Sensational Revolution in Medicine (2008)
Program Notes
I wrote Sensational Revolution in Medicine in 2008, and it was premiered by Xin Wang and Gregory Oh at The Music Gallery in Toronto. The text for the piece is derived from spam emails—which, admittedly, is no longer all that novel in terms of approach. In my defense, however, I do think this piece treats the genre in a unique way. A lot of spam email pieces dwell on one of two themes: either the incoherence of the mangled English grammar, or the annoying nature of getting junk email. Those make for “ha ha” moments and cutesy puns, but the jokes get old really fast.
I didn’t take either of those approaches, because I was mostly interested in what spam emails say about us, the spam recipients. After all, why do people send you spam? It’s because they’re trying to trick you into doing something you don’t want to do: giving them money or infecting your computer with a virus or what have you. To do that, the spammers need to get under the skin of the spammees, attacking their most deep-seated vulnerabilities.
Sure, many of their approaches are laughably crude. (Though I’ve heard arguments made that they do this on purpose so that they only get responses from the most gullible targets—self-selection through mediocrity, if you will.) Crude as they are, however, spam emails are based on deep, dark truths about who we are. Spam emails are, therefore, fundamentally humanistic, if also unsympathetic and often psychopathic. They stare, steely-eyed and uncaring, into the 21st-century zeitgeist. They don’t sugarcoat their messages—instead, they pick away at our scabs to keep them raw. That is the side of spam that I wanted to address in Sensational Revolution.
The format of the piece is a conversation between the soprano and the pianist (who speaks while playing), and all of the text is taken from spam emails. There are five songs in this cycle, and I chose one email for each. The songs each deal with a different type of vulnerability, creating a sort of survey of spam. Finding those five contrasting pieces was not as easy as you might think. I had to read quite a lot of spam—which does weird things to your brain, let me tell you! In the end, however, it was worth it, and this piece has remained one of my long-time favourites.

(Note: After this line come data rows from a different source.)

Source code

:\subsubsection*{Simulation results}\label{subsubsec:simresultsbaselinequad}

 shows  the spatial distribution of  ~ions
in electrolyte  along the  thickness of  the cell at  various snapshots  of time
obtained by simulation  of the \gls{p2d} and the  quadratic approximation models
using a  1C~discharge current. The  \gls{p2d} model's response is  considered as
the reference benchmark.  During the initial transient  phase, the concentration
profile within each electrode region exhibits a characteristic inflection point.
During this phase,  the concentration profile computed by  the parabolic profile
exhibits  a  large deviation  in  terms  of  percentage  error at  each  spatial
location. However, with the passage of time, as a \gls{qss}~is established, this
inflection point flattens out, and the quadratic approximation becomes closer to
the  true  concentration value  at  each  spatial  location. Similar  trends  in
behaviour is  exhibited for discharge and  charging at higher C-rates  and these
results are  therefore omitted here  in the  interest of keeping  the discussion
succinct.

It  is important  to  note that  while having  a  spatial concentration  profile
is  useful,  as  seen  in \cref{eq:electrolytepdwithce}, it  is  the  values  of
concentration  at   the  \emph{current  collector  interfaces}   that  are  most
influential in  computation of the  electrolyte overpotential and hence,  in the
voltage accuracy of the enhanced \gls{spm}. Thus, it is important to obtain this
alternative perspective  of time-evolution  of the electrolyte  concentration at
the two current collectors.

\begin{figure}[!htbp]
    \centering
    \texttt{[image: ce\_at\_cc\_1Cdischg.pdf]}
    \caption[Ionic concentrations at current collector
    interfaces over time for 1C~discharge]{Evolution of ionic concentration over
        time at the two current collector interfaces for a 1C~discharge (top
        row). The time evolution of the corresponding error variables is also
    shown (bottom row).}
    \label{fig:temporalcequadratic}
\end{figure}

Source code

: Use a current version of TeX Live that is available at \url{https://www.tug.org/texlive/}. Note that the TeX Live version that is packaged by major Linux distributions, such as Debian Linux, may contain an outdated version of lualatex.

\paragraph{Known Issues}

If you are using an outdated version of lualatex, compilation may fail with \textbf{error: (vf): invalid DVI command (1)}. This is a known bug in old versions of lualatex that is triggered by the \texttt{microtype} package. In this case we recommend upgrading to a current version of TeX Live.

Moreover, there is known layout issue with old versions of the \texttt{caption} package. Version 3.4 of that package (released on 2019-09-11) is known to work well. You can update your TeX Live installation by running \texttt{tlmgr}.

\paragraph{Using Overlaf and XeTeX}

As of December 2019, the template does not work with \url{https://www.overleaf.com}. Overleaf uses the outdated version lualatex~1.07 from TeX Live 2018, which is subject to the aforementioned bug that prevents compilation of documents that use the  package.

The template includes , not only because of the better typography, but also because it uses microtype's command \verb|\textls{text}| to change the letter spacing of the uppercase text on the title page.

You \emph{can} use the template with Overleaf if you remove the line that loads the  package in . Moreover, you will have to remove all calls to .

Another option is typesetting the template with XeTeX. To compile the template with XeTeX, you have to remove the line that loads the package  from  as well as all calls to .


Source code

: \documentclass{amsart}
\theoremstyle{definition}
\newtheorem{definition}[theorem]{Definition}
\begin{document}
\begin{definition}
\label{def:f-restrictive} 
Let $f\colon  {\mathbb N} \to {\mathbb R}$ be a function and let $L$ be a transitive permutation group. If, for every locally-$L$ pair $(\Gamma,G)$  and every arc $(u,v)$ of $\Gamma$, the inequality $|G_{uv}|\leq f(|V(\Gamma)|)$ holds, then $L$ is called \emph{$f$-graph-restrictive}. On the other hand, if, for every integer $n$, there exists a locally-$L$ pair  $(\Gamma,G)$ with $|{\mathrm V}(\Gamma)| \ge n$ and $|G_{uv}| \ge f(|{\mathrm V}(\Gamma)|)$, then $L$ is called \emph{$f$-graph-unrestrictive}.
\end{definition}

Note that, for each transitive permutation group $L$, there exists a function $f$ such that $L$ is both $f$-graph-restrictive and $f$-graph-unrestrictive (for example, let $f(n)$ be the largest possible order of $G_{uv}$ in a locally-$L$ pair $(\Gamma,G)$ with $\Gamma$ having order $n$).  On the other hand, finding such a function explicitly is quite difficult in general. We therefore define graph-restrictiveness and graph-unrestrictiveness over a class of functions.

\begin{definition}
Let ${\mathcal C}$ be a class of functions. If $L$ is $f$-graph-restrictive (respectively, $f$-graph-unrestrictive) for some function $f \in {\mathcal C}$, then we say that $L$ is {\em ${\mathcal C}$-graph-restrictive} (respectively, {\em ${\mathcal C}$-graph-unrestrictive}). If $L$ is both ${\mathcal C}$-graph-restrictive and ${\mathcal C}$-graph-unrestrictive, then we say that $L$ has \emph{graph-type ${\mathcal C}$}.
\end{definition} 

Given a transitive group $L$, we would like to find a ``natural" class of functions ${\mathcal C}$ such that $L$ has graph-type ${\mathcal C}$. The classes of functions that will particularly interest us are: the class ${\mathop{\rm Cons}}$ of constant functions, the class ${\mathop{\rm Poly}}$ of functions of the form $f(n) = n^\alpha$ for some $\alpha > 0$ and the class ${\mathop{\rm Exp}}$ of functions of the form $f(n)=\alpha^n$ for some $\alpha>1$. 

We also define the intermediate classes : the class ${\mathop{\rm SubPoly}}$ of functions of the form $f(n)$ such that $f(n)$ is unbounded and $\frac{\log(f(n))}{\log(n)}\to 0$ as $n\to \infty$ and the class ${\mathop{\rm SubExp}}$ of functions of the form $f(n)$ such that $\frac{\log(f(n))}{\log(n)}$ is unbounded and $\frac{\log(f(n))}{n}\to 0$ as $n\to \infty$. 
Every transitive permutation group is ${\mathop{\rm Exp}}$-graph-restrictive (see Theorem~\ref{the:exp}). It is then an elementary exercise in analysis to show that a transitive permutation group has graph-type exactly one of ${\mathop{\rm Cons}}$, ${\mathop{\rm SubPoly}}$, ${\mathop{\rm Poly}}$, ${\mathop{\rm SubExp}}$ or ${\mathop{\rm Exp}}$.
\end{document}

Below is an overview of the themes you can look for in each song:
- Sensational Revolution in Medicine – Physical infirmity, failure of conventional treatments, lack of hope.
- The Most Important Work of Your Career – Job dissatisfaction, get rich quick, appeals to authority.
- One Hundred Seventy-Three Centimetres, Fifty-Three Kilograms – Loneliness, lack of social interaction, lack of romantic opportunity.
- Dear User. Why Don’t You… – Lack of self-confidence, problems with body image, lust.
- A Time of Resource – Greed, feelings of missing out, peer pressure.